◆ Complete the following
1 - In the text on project-based exhibitions:
(a) In what year did the sudden rush of exhibitions take place?
(b) Where was the exhibition Unité organized?
(c) Which two biennials included a number of artists working along similar lines?
2 - Can you carry on the text about project-based exhibitions of the early 1990s from the point where it stops?

01 2002
Services: A working-group exhibition
1993 saw a sudden rush of exhibitions not particularly well defined or consistent except for the fact that they either called for artists to generate new work for specific situations or showcased the results of work undertaken in such a fashion. This form of artistic activity began, very loosely and at first only for practical purposes, to be referred to as a project; artists were being invited to "do a project for" a particular exhibition. Sonsbeek in Arnheim; Unité, an exhibition organized in the uninhabited half of a Le Corbusier public housing building in Firminy; Kontext Kunst at the Neue Galerie in Graz; On taking a normal situation, the exhibition for Antwerp '93 at the Museum van Hedendaagse Kunst; Sculpture Chicago; and Viennese Story at the Wiener Secession consisted entirely of "project-work", while the Whitney Biennial and the Venice Biennial included a number of artists working in along similar lines. At the same time, many of the artists participating in these exhibitions also felt an increase in invitations to do individual projects with organizations.

◆ Records shown
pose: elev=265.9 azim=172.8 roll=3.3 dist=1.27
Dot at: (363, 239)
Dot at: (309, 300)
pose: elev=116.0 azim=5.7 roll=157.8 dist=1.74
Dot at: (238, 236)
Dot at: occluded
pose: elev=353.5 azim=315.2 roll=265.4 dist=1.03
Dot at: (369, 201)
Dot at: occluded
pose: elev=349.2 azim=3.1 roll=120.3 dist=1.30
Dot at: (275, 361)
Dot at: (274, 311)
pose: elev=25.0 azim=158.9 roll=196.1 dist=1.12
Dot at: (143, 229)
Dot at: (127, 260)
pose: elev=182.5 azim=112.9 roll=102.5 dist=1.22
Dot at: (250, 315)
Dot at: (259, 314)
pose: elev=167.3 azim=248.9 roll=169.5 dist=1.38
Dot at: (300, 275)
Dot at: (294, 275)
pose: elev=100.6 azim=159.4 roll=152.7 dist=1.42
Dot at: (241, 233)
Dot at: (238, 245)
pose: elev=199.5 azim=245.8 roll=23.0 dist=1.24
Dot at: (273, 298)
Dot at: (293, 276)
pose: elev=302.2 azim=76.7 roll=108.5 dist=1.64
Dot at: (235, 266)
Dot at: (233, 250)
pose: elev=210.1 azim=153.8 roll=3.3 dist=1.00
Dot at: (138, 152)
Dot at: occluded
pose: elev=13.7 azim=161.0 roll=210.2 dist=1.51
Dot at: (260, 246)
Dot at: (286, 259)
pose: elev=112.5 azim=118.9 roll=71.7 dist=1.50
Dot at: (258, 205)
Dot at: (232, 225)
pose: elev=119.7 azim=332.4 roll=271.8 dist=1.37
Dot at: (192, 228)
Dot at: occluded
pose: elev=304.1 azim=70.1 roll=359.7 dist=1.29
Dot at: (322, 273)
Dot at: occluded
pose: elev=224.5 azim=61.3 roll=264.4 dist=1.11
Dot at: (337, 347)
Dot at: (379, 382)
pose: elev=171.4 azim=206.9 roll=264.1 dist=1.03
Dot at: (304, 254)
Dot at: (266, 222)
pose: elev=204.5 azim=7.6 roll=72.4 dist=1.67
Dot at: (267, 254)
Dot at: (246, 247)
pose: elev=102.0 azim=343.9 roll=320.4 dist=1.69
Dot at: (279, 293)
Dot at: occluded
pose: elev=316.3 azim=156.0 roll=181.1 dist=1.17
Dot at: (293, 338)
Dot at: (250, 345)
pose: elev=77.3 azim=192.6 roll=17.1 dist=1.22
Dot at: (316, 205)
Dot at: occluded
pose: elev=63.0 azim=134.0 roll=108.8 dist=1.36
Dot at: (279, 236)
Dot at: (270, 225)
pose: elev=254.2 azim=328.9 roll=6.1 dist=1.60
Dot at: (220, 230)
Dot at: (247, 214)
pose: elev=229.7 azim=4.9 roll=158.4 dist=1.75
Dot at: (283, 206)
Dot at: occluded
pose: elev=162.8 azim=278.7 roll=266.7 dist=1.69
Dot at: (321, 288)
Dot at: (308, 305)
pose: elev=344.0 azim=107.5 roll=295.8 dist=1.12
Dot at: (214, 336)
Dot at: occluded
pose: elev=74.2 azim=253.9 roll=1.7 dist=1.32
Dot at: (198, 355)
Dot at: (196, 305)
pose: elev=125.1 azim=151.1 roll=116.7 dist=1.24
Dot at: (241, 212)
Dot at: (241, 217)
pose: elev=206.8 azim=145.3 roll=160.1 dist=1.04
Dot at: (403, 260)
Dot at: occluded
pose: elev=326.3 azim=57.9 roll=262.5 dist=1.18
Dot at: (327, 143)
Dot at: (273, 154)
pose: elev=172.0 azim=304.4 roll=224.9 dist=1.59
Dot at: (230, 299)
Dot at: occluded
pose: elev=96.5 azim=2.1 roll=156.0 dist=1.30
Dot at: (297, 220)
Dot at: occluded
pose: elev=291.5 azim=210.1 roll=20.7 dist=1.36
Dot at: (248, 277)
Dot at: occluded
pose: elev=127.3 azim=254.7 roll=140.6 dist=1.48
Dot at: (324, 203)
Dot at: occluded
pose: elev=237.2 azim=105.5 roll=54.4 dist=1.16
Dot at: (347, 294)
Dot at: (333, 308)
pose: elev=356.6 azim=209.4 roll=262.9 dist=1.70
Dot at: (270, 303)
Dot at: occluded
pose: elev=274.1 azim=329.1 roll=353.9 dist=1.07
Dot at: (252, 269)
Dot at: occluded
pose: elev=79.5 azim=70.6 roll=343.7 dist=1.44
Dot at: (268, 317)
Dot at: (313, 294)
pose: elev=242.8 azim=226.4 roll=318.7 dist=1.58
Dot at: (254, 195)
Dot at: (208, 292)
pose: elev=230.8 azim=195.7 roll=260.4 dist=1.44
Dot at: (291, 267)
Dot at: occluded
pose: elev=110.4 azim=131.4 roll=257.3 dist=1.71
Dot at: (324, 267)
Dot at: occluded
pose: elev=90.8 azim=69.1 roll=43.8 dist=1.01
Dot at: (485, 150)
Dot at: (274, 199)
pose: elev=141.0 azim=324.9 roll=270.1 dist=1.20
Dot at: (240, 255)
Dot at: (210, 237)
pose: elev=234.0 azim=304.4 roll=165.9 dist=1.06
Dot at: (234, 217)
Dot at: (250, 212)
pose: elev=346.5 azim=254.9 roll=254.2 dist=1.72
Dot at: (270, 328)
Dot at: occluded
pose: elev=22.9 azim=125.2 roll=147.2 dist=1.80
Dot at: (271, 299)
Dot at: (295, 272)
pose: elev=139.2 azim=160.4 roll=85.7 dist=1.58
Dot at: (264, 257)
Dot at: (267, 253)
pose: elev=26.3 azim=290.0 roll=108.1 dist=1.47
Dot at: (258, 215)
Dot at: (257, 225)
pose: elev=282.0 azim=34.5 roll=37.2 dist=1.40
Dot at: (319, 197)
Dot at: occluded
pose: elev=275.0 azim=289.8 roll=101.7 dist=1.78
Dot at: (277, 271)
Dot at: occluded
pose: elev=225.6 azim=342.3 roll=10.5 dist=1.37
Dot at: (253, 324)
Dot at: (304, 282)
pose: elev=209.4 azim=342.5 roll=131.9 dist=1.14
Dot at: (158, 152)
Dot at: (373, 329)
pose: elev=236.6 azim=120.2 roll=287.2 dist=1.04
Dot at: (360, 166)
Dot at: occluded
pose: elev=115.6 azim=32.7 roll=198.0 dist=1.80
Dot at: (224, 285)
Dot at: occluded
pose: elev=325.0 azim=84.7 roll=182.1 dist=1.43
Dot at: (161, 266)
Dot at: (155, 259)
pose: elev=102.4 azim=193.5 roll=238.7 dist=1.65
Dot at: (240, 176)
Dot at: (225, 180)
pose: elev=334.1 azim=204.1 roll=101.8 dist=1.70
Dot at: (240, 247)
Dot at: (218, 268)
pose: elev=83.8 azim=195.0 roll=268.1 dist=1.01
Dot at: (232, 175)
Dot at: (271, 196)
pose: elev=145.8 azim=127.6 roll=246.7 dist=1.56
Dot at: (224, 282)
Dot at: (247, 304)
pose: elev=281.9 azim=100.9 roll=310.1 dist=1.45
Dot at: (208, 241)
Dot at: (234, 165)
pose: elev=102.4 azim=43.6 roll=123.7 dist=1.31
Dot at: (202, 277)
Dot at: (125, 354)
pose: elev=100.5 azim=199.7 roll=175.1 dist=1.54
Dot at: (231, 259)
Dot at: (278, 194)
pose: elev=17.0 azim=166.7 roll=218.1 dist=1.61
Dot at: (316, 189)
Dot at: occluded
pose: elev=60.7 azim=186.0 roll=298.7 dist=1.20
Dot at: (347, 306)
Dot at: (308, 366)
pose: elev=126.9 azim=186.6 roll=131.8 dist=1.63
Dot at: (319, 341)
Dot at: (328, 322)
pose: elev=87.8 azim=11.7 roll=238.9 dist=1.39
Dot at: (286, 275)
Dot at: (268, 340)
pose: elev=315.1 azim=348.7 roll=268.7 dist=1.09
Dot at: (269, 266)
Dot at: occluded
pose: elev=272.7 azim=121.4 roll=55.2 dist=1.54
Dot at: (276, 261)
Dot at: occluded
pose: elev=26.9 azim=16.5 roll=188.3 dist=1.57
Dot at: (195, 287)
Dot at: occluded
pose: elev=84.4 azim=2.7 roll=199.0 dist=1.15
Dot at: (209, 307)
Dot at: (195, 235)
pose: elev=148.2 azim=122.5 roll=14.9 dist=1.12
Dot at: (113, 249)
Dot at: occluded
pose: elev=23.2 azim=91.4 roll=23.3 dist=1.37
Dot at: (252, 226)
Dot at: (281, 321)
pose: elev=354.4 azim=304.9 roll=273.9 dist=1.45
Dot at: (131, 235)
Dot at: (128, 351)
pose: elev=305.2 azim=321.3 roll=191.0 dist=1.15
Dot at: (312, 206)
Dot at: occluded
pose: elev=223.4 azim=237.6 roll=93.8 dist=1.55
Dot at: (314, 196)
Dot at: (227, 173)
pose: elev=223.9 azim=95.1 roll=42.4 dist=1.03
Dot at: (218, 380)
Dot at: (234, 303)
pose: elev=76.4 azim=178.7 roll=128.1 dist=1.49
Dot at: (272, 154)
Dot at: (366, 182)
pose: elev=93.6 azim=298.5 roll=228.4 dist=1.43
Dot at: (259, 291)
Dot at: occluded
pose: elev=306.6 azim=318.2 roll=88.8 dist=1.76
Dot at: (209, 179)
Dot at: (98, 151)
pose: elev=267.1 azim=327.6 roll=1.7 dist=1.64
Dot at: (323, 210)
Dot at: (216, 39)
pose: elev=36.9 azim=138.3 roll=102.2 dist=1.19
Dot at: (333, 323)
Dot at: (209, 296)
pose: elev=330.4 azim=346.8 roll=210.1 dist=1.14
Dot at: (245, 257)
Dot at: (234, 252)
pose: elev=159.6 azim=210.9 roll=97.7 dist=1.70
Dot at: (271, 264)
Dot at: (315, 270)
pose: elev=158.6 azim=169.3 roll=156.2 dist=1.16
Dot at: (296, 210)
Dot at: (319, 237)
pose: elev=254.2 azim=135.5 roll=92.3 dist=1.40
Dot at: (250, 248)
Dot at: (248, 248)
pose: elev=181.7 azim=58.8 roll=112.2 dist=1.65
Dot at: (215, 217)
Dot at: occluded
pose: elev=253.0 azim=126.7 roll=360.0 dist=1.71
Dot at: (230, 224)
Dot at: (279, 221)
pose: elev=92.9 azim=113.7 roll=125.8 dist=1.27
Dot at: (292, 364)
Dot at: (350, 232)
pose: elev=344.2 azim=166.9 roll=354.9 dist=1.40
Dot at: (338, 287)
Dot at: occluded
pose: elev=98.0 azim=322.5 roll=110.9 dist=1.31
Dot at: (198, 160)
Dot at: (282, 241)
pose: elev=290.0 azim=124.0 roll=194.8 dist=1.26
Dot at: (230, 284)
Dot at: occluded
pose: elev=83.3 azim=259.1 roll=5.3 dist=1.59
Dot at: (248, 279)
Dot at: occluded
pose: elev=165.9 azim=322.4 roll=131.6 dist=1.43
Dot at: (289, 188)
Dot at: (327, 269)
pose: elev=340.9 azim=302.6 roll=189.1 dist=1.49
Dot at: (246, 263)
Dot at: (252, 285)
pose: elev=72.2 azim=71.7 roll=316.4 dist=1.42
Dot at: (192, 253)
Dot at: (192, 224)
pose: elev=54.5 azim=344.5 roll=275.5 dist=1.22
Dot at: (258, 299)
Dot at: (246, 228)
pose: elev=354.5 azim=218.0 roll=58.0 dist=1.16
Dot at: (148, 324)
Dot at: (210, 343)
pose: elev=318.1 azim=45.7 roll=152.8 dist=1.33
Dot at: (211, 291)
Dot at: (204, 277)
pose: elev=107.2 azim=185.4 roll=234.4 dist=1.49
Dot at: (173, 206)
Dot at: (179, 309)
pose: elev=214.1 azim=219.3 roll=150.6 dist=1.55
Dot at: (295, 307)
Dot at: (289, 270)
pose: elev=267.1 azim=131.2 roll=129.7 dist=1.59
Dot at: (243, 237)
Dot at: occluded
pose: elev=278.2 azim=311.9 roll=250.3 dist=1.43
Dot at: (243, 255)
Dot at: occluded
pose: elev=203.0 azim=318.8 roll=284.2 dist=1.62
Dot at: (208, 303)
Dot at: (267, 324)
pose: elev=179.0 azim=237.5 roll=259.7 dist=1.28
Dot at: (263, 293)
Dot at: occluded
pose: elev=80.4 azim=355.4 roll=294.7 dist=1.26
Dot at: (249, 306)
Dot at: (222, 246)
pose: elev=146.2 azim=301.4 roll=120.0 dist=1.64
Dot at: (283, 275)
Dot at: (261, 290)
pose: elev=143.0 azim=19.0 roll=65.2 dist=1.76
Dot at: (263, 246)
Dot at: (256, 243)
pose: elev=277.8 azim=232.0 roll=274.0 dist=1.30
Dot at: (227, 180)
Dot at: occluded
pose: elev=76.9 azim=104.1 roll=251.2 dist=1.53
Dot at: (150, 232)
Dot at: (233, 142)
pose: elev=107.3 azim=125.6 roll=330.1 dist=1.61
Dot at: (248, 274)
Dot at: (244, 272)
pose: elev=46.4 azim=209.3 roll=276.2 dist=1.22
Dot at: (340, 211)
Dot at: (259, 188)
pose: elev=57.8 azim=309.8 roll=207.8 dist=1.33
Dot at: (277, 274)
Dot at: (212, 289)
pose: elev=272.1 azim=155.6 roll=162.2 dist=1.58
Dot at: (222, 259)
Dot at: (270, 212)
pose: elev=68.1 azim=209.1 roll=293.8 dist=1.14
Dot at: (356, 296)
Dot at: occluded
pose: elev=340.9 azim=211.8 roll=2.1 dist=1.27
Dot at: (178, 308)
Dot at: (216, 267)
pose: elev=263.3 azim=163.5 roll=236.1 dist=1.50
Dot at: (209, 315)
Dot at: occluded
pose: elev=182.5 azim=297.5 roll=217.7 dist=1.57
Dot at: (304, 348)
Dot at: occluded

◆ Written responses
1 -
(a) 1993.
(b) In the uninhabited half of a Le Corbusier public housing building in Firminy.
(c) The Whitney Biennial and the Venice Biennial.

2 -
In the fall of 1993, I began meeting with Michael Clegg, Mark Dion and Julia Scher in New York to discuss the problems that we and artists we knew encountered while participating in the exhibitions of the previous year. These problems ranged from the very practical "problem of getting paid" to experiences of censorship and concerns over the loss of autonomy. In addition to being expected to undertake site-specific projects for little or no fee, artists were routinely expected to design invitations, posters, advertisements and catalogs, write catalog texts or prepare sections of catalogs without compensation. Artists with policies not to undertake projects without receiving a fee, were treated as "difficult" and set against other artists in exhibitions. Sometimes artists were promised fees, only to be told after the exhibition opened that those fees were considered part of the project budgets and had already been used up in production. Artists' budgets were suspended when their process oriented projects took longer to complete than the duration of the temporary exhibitions they were commissioned for. Artists returned to exhibition sites a few weeks after the opening to find that their works were not maintained, not functioning, or even had been removed. Or, at the end of exhibitions, curators de-installed projects without consulting the artist, effectively destroying them. Or at the end of exhibitions, organizations refused to return de-installed materials. Artists undertook transitory projects to find out after the shows came down that they had no rights to the documentation produced by the organizations (or had to pay for access to it). Or, after clearly stating research requirements and critical orientation in the proposal, projects were canceled midway when the material became too sensitive or difficult. Or, curators claimed the right to review and edit material prior to presentation.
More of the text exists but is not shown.